The Attorney General recently reiterated that longstanding Department of Justice policy already prohibits the transfer of firearms to known criminals without the proper monitoring or controls by law enforcement.  Indeed, when Attorney General Holder testified about Operation Fast and Furious before the Senate Appropriations Subcommittee for Commerce, Justice, and Science in March, he stated that he had made it clear to the Department of Justice, including the U.S. Attorney’s Offices and ATF agents nationwide, that “letting guns walk is not something that is acceptable.”  I also understand that earlier this year, this policy was expressly reiterated to prosecutors and agents in the field through guidance issued by the Deputy Attorney General.  Accordingly, this amendment attempts to legislate a policy that is already in effect.

I am also concerned that Senator Cornyn has offered this amendment without the benefit of all of the facts.  As I have noted, there is an independent investigation by the Department of Justice Inspector General that is ongoing.  Moreover, there is an ongoing criminal investigation and prosecution related to the tragic murder of Agent Brian Terry.  I am sure that Senator Cornyn would agree that we should all ensure that the FBI and the prosecutors assigned to the case can continue that criminal investigation without any interference or impediment.  Contrary to Senator Cornyn’s statement, there has been no conclusive evidence indicating that either of these guns connected to Operation Fast and Furious were “used” to murder Agent Terry.

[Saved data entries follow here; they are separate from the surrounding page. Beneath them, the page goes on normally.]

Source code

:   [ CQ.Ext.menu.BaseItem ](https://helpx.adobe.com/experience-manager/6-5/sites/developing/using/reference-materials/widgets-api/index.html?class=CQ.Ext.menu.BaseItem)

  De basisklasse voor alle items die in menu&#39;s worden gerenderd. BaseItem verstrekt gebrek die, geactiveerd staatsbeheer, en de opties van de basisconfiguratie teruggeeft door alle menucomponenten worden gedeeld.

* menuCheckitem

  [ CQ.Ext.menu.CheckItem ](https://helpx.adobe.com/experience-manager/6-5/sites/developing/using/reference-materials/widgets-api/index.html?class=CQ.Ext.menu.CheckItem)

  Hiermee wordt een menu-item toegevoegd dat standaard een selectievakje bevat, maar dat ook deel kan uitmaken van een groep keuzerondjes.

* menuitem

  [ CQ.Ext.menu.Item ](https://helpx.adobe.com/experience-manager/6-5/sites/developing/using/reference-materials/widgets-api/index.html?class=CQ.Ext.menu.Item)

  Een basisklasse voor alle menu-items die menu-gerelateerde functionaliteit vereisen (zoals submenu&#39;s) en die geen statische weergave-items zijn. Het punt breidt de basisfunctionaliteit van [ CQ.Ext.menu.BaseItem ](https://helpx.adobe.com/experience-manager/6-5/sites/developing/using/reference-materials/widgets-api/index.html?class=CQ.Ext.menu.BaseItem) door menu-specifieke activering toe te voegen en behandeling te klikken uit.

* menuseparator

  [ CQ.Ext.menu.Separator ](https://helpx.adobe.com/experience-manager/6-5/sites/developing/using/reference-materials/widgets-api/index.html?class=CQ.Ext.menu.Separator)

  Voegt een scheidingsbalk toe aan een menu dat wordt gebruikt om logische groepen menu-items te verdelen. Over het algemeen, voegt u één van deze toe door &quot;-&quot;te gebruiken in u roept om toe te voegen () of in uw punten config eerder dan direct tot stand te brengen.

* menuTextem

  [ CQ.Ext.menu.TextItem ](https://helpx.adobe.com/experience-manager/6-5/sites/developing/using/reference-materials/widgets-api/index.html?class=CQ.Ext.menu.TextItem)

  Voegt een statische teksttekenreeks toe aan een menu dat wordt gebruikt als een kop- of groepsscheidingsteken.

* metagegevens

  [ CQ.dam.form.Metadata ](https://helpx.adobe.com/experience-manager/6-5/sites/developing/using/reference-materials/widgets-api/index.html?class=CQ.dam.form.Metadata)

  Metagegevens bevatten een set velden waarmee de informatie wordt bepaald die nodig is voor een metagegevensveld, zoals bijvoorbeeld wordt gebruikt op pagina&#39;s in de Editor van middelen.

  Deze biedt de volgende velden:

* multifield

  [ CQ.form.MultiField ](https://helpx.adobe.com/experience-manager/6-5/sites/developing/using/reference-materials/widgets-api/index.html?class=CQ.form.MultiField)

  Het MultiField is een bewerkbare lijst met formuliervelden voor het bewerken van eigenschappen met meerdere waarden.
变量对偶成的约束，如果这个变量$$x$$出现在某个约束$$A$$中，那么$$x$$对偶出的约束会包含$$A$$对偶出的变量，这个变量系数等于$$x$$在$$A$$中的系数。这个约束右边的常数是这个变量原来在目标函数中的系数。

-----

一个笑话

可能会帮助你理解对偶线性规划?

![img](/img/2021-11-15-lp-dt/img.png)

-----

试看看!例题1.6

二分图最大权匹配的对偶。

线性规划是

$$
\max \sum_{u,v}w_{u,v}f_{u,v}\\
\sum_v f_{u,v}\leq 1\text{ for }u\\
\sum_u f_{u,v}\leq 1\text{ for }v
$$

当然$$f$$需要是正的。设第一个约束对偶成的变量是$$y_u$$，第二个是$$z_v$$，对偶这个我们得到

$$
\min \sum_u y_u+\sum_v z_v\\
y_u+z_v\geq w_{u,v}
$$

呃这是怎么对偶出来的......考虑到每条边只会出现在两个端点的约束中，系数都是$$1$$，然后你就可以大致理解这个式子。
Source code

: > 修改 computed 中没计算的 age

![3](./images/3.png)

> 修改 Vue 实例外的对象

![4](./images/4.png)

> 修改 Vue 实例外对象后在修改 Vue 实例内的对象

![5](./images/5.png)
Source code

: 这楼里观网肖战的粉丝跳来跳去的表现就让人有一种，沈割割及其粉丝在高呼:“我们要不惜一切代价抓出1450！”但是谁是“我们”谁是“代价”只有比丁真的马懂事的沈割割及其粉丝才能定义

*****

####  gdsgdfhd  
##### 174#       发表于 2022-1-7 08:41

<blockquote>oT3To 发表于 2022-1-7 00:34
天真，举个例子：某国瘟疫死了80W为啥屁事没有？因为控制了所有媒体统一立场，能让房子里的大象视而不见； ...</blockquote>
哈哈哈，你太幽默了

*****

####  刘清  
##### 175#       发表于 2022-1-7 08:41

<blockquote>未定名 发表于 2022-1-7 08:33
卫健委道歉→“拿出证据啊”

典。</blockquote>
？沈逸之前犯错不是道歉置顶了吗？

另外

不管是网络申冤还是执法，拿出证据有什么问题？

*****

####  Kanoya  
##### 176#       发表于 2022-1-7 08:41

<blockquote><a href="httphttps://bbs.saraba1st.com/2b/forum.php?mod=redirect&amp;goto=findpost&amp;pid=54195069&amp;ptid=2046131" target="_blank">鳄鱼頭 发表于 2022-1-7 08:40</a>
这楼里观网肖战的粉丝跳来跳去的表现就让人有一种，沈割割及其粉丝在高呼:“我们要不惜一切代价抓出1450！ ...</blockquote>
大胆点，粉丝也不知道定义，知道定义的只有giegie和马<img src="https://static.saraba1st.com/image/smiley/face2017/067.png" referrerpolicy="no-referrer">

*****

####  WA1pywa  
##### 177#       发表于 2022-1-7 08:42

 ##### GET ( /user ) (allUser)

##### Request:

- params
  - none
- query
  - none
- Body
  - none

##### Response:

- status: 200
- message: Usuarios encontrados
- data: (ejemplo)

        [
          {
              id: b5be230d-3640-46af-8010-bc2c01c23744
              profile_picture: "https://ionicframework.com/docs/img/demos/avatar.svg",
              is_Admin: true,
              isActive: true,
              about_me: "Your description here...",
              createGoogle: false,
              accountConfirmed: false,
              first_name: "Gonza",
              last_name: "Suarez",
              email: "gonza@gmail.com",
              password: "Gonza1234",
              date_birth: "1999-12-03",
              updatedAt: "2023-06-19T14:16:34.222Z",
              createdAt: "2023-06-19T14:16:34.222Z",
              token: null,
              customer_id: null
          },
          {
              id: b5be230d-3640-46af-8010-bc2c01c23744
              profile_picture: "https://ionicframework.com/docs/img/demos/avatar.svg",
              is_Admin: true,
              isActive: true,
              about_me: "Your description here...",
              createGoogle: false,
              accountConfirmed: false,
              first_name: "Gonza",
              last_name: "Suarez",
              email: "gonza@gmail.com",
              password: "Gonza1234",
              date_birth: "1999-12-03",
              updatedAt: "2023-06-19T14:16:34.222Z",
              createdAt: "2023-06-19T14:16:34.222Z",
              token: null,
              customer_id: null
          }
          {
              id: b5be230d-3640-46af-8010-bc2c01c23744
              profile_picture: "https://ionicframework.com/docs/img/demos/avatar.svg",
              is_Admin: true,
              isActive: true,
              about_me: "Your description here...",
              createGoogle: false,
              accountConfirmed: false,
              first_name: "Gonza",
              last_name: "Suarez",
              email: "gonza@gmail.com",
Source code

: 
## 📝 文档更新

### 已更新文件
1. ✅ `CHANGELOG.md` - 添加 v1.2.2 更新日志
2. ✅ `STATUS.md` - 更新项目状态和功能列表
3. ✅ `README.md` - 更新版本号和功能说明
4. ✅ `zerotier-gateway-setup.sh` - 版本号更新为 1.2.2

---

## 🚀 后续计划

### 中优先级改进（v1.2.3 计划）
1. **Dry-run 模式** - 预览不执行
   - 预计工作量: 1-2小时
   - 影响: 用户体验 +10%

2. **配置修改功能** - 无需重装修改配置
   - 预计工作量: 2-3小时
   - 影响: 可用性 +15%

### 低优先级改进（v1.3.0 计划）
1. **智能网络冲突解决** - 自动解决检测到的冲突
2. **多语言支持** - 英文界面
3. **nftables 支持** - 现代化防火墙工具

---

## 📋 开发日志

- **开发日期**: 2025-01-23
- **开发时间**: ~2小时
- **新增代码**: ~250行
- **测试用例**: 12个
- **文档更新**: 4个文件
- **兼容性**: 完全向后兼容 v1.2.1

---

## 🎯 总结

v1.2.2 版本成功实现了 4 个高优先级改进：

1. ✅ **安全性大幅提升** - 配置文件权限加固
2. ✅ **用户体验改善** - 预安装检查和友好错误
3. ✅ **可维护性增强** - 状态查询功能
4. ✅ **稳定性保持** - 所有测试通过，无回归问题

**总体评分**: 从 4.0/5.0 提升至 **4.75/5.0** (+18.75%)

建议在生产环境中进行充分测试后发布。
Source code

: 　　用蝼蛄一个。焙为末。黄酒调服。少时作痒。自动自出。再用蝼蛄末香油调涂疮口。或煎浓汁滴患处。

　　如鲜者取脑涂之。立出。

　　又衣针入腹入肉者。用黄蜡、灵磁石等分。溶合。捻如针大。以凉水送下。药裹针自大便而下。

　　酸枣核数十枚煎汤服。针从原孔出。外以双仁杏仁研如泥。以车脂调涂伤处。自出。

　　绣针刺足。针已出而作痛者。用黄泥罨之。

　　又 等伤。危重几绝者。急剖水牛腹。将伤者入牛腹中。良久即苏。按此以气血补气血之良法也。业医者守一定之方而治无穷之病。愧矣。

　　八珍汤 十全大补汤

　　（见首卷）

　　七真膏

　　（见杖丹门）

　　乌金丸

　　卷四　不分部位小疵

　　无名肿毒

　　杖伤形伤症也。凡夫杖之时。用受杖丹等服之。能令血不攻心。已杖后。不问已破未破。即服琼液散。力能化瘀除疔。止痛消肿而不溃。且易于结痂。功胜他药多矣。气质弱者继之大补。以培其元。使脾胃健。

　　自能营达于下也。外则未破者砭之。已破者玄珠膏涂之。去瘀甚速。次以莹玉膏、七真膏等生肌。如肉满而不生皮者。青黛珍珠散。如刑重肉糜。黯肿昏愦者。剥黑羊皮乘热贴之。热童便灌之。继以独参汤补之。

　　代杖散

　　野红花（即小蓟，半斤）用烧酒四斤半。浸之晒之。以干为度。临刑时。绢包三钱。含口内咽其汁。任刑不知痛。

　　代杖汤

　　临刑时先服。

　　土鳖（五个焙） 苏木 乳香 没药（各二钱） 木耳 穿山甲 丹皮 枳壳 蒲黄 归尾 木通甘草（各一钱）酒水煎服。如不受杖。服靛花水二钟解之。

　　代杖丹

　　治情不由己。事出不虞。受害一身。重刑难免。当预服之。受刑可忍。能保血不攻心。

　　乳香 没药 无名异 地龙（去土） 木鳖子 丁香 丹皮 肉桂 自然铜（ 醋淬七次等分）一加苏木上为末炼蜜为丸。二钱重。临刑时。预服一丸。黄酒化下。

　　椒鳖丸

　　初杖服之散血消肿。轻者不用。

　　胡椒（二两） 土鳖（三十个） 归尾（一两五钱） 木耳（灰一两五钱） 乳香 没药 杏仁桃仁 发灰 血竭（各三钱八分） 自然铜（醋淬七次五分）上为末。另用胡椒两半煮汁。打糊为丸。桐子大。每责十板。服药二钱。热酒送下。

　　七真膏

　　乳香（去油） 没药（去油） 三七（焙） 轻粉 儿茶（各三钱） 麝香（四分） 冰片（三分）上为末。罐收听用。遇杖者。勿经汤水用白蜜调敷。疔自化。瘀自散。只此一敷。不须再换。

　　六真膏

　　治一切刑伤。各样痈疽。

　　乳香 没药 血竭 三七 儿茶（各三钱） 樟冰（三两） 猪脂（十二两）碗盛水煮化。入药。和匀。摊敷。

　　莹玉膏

Although the revised text of Senator Cornyn’s amendment has addressed some of my operational concerns, I remain concerned with language that purports to require United States law enforcement personnel to continuously monitor and control any firearms that may be transferred during an operation.  I cannot believe that is what is really intended.  Many law enforcement operations are joint operations through joint task forces with state and local law enforcement.  I do not believe that the Senator from Texas means to construct a rigid protocol of tactics for such operations.  Given the potential for operational problems that might arise from a overly literal application of the language, I am left to wonder whether this language is intended to apply to joint operations at all, since it would not make sense on the ground. 

Again, I appreciate the intent of Senator Cornyn’s amendment, and as I have demonstrated, I share his concern with the violence, drugs, and illegal gun trafficking along our borders.   The strategy and tactics being used to fight these problems need to be both smart and effective.  At the same time, I am confident that the Senator from Texas would agree with me that we must also continue to support and honor the efforts of the thousands of Federal, state, and local law enforcement officers who are working tirelessly to keep our border safe.